In the agile development process, everyone plays a vital part in the overall development, and sometimes team members are taking on more than one role. It’s different than working with a team of 30+ people on a multi-million dollar budget where you can section off components of development to specific members.
So when it came time for us to develop our first dungeon several months ago, the level design was sectioned off to three different people as opposed to just letting Joey handle the development, despite him being our lead zone designer.
This also has the added benefit of allowing individual style to creep into the zone development, which means each level of the dungeon has a slightly different look and feel. And while we can share art assets if we are building a dungeon that needs to look the same across all the levels, in this moment we wanted to create a dungeon that had three very unique and different architectural styles across each floor/level.
This is partly tied to the lore of the game (with the Dwearhe and Elenhi/Eldeni having very different architectural styles than the Humans), but also because we wanted to create a dungeon where there was different levels of “age” and flow.

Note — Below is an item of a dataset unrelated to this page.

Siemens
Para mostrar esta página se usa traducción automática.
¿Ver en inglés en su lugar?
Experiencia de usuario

It starts off with a series of crumbling caverns that eventually give way to two sections of tooled/created levels where the hands of man (or Elenhi/Eldenhi/Dwearhe?) have clearly built walls and floors and ceilings and placed structures throughout.
Dungeon crawling is a major component for our game. We took our inspiration from some of the earlier dungeons in EverQuest, where you could literally spend weeks and months (think Castle Mistmoore, for example, or Permafrost) due to the overall spread of levels combined with the size and difficulty of the zone.

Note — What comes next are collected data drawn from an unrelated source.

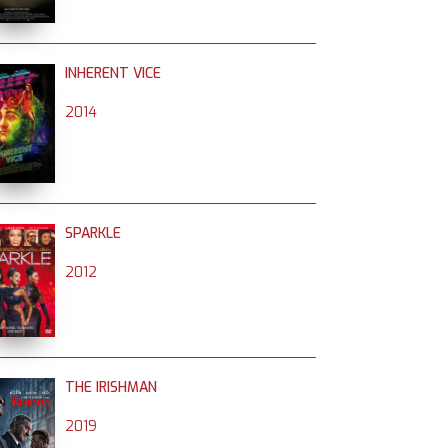
INHERENT VICE
2014
SPARKLE
2012
THE IRISHMAN
2019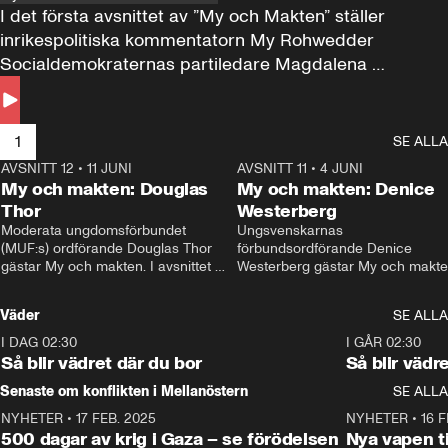
I det första avsnittet av ”My och Makten” ställer 
inrikespolitiska kommentatorn My Rohwedder 
Socialdemokraternas partiledare Magdalena 
Andersson till svars.
1
SE ALLA
AVSNITT 12
•
11 JUNI
26:27
AVSNITT 11
•
4 JUNI
2
My och makten: Douglas
My och makten: Denice
Thor
Westerberg
Moderata ungdomsförbundet 
Ungsvenskarnas 
(MUF:s) ordförande Douglas Thor 
förbundsordförande Denice 
gästar My och makten. I avsnittet 
Westerberg gästar My och makten.
diskuteras tonårsutvisningarna och 
avsnittet diskuteras migrationsfrå
hur Moderaterna ska locka väljare till 
och hur SD ska locka kvinnliga 
Väder
SE ALLA
valet i höst. 
väljare. 
I DAG 02:30
1:06
I GÅR 02:30
Så blir vädret där du bor
Så blir vädr
Senaste om konflikten i Mellanöstern
SE ALLA
NYHETER
•
17 FEB. 2025
0:45
NYHETER
•
16 F
500 dagar av krig i Gaza – se förödelsen
Nya vapen ti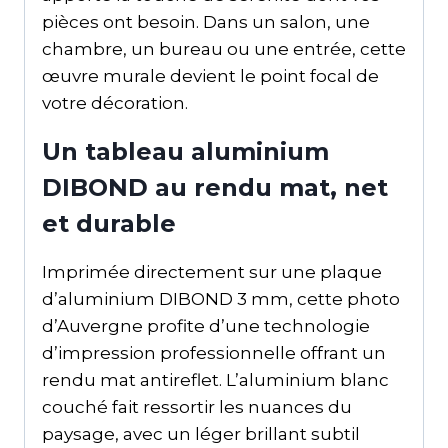
pièces ont besoin. Dans un salon, une
chambre, un bureau ou une entrée, cette
œuvre murale devient le point focal de
votre décoration.
Un tableau aluminium
DIBOND au rendu mat, net
et durable
Imprimée directement sur une plaque
d’aluminium DIBOND 3 mm, cette photo
d’Auvergne profite d’une technologie
d’impression professionnelle offrant un
rendu mat antireflet. L’aluminium blanc
couché fait ressortir les nuances du
paysage, avec un léger brillant subtil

We are aiming to build dungeons where players will literally spend weeks to a month or more before they feel like they’ve completed the dungeon, and there will be areas that are locked off by level/skill requirements so that you’ll find yourself needing to linearly progress in order to see all of the dungeon.
On top of that, hidden areas play a vital role in our overall development. There will be sections of dungeons that you simply won’t discover unless you have a character with the requisite thief skills or scholarly abilities to first and foremost determine that there is a secret door to be unlocked in the first place, and then the relevant skills to unlock/decipher the mechanism that will open the door.
Imagine a group of pure Adventurer archetypes going into a dungeon that has an entire wing dedicated to a Scholar archetype. You wouldn’t even know the other wing of the dungeon exists unless you have a Scholar in your party, and even then, he would have to have the relevant skills to get you past the entry point and then beyond.
The same can be said for sections of dungeons sealed away by traps and the like which can only be overcome by a thief-style character. No thief = no progression in that part of the dungeon…much less even knowing it exists. Or what about a door that has been partially blocked by a fallen timber or section of the tunnel beyond, and the only way to get past the door is by having a character that not only has the required Strength, but also the Bash skill to physically bash their way past and push that door open to allow your group access to the rest of the dungeon.
One thing you won’t see in our game are dungeons where you can walk in and run the dungeon in 15 minutes and then move on to the next. Our goal is to make a game so challenge-oriented that any time you decide to leave the safety of a city or outpost you are making the decision to dedicate the required time and effort to explore the area where you plan to go. That means planning ahead, gearing up accordingly, taking along the required pots/bandages/spell components and beyond, and planning on making an actual expedition that will cover your gameplay for the next few weeks.
With that in mind, this is the starter dungeon. It’s located in the Whitemist Foothills just outside of the starting outpost of Whitehall, and it will be the first dungeon that gives you a taste of what’s to come in the overall world of Lucimia, where we are designing an additional 40+ zones and dungeons that players will have access to at the launch of Volume I, above and beyond the 8 zones that we have currently designed as part of our alpha prototype.